- [Directives]:
**a)** Using the HKICS entry below, decide whether each statement agrees with it: (i) HKICS was first established in 1949; (ii) HKICS became a branch of ICSA in 1994; (iii) a holder of a relevant degree can receive up to six subject exemptions. Answer yes or no for each and quote the deciding words.
**b)** Answer these questions from the HKICS entry below:
(i) What does HKICS act as through its association with ICSA?
(ii) How many members does HKICS have?
(iii) Who makes the final decision on exemptions?
**c)** Carry on the HKICS entry below, starting after its final sentence.

- [Document segment]:
####
= Chartered Secretaries (Hong Kong) =

Hong Kong professional body

Chartered Secretaries or Hong Kong Institute of Chartered Secretaries (HKICS) (香港特許秘書公會) is an independent professional body dedicated to the promotion of its members’ role in the formulation and effective implementation of good governance policies in Hong Kong and throughout China as well as the development of the profession of Chartered Secretary. Through its association with the Institute of Chartered Secretaries and Administrators (ICSA), HKICS also acts as the China Division of the worldwide institute.

==History==
HKICS was first established in 1949 as an association of Hong Kong members of ICSA of London. It became a branch of ICSA in 1990 before gaining local status in 1994 and today has 5,666 members and approximately 2,500 students

==Qualifying Examination Scheme and the Exemption Policy==

To qualify as a member of HKICS, there are two routes:
1. Register as a student and successfully sit for the examinations of the International Qualifying Scheme (IQS). This is a portable global qualification, covering subjects such as corporate governance; corporate administration; corporate secretaryship; company law, accounting, taxation and management.
For those holding a relevant degree/ professional qualification like Accounting, Finance, Law and Management, there is an exemption policy that entitles up to a maximum of 4 subject exemptions from both Professional Programme Part I and II under IQS. All the exemptions are the discretion of the Institute and the final decision rests with the Exemption Sub-Committee.
####
- [Stored records]:
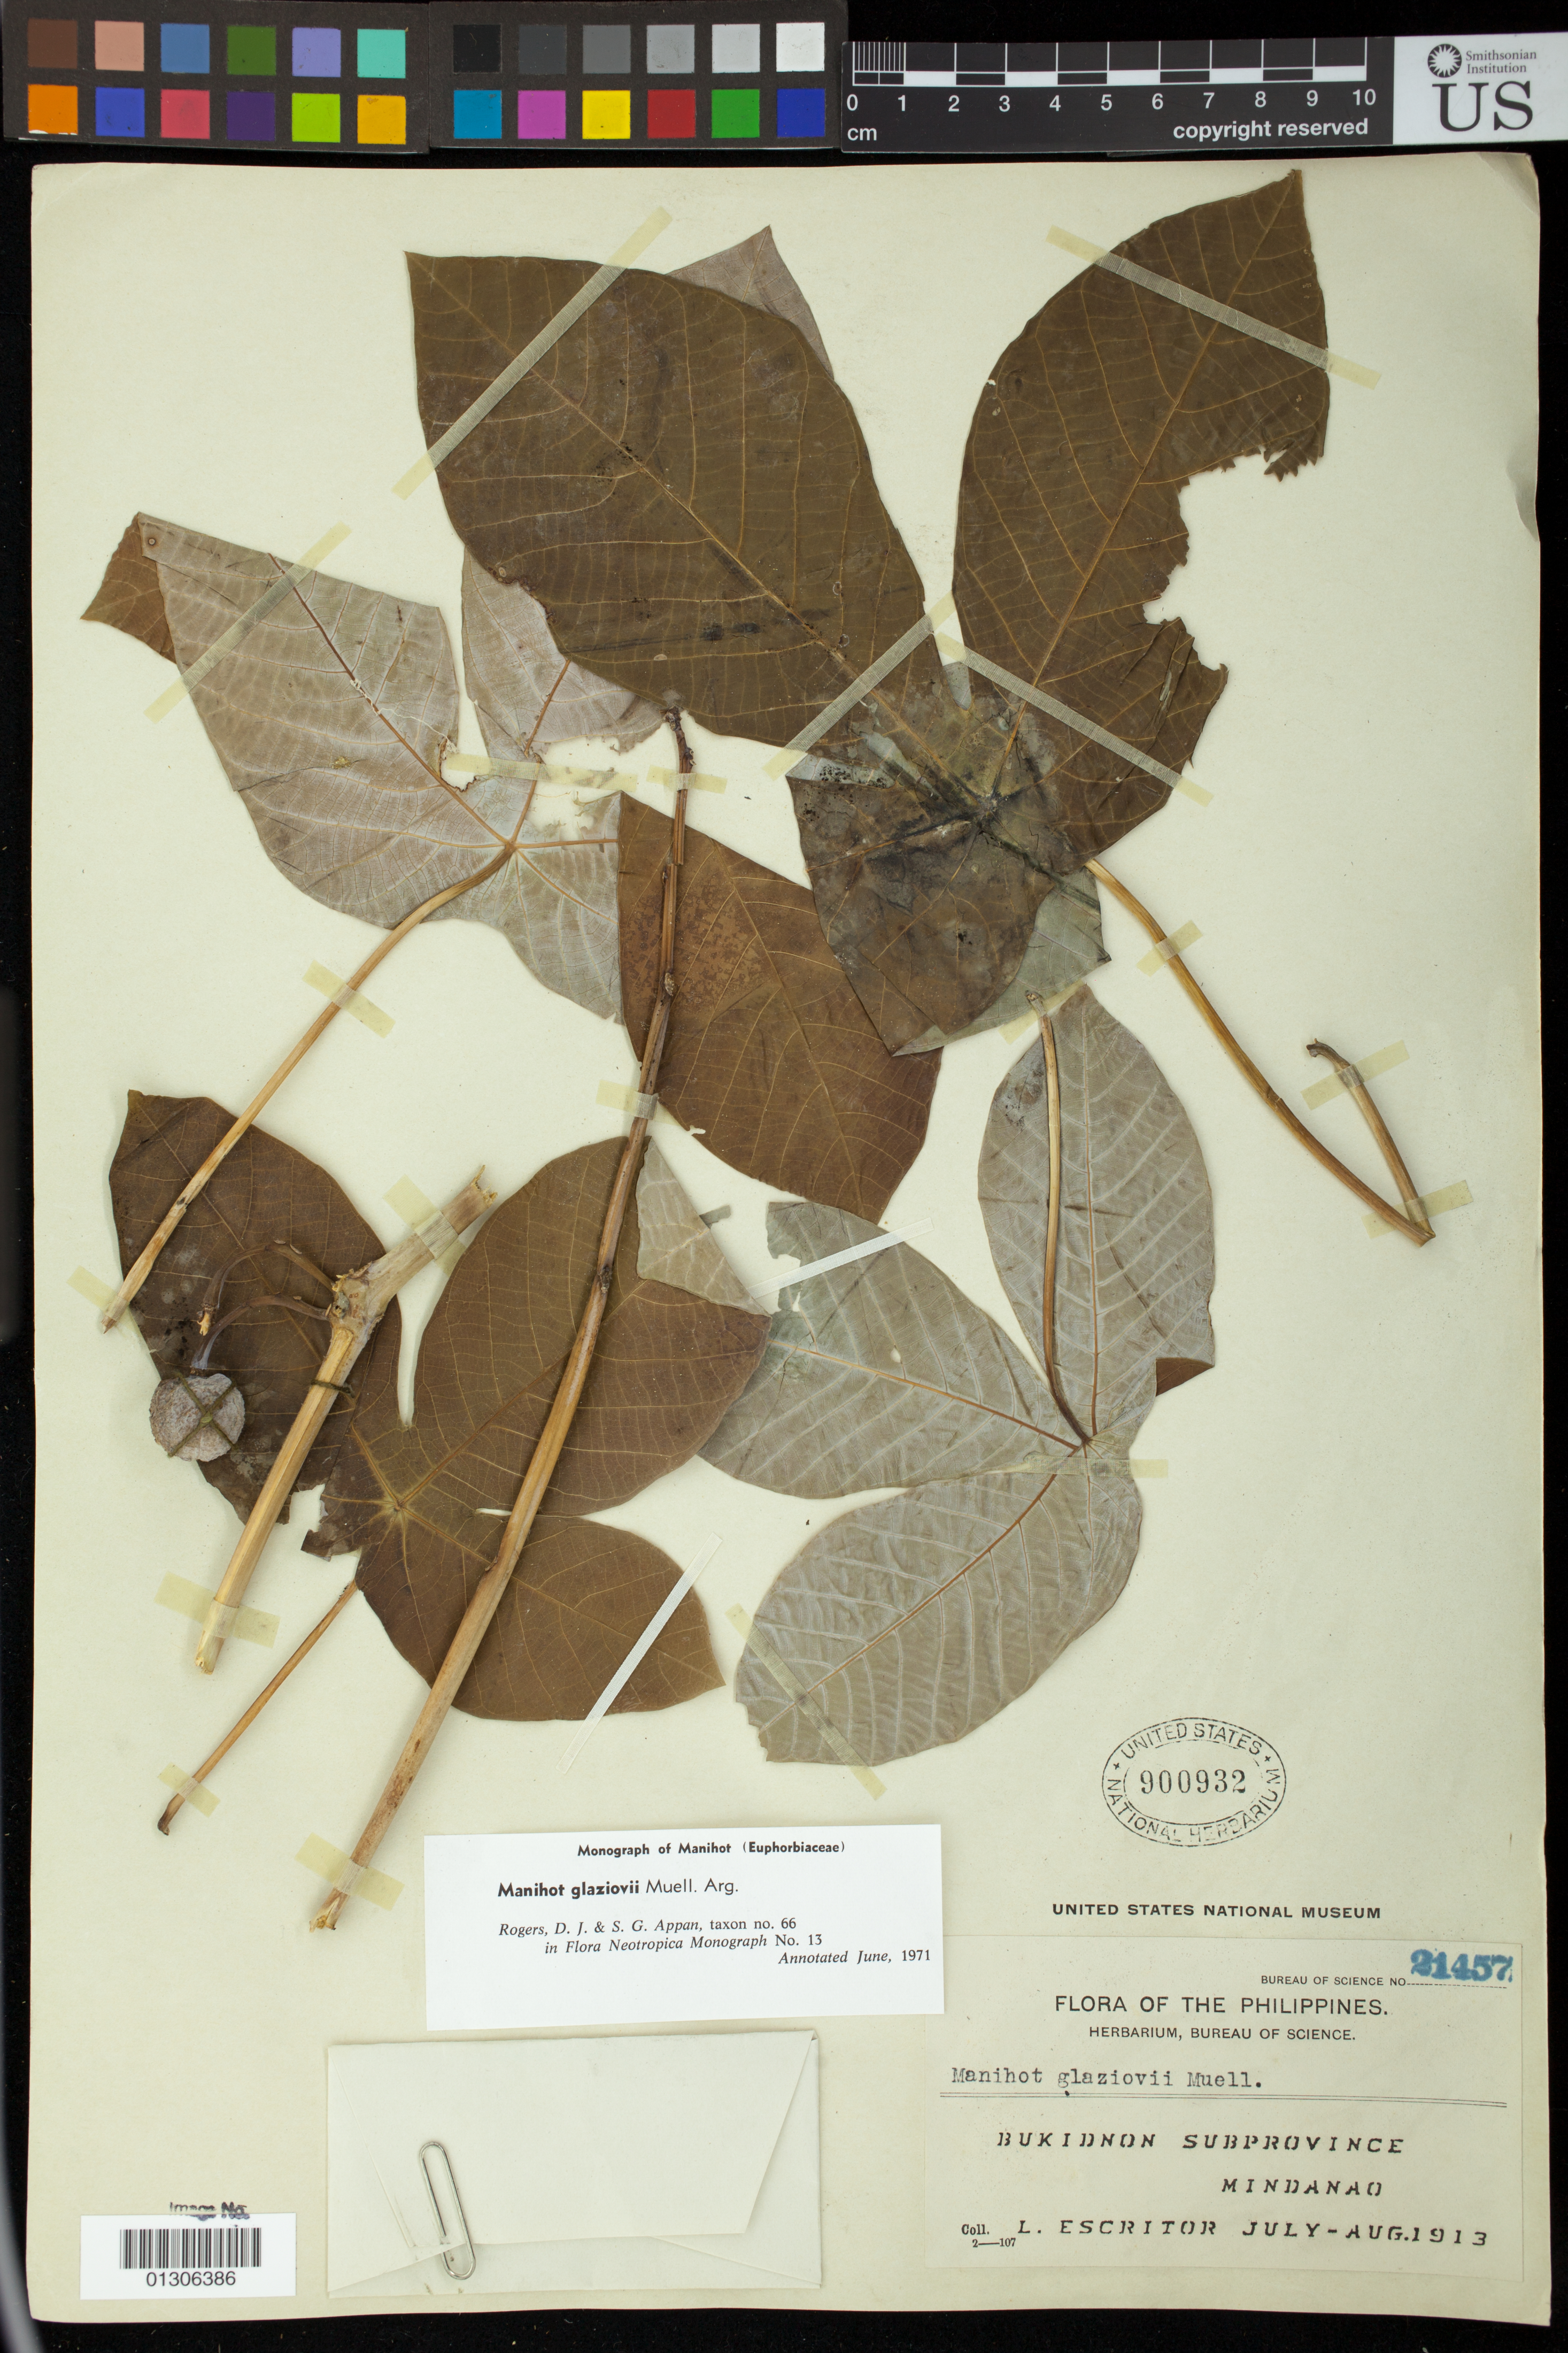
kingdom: Plantae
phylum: Tracheophyta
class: Magnoliopsida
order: Malpighiales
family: Euphorbiaceae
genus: Manihot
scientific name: Manihot glaziovii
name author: Müll. Arg.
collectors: L. Escritor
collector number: Bureu of Sci. 21457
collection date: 1913-07/1913-08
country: Philippines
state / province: Northern Mindanao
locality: Bukidnon Subprovince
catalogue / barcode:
####
- [Outputs]:
**a)**
(i) Yes: "HKICS was first established in 1949 as an association of Hong Kong members of ICSA of London."
(ii) No: "It became a branch of ICSA in 1990 before gaining local status in 1994"
(iii) No: "entitles up to a maximum of 4 subject exemptions"

**b)**
(i) The China Division of the worldwide institute
(ii) 5,666
(iii) The Exemption Sub-Committee

**c)**
1. Complete the post graduate collaborative courses that have been developed by the Institute and local universities: City University of Hong Kong, The Open University of Hong Kong and The Hong Kong Polytechnic University, leading to full exemption of the IQS for graduates.

==Membership Profile==

Having gained relevant work experience before, during or after the study for examinations, graduates can qualify as Associates (3–6 years) or fellows (8 years or above) of the HKICS.

As a qualified member, a dual membership is offered from both ICSA and HKICS. This qualification is recognised by other divisions in other countries such as United Kingdom, New Zealand, Canada, Singapore, Malaysia, Australia, South Africa and more than 60 other countries throughout the world.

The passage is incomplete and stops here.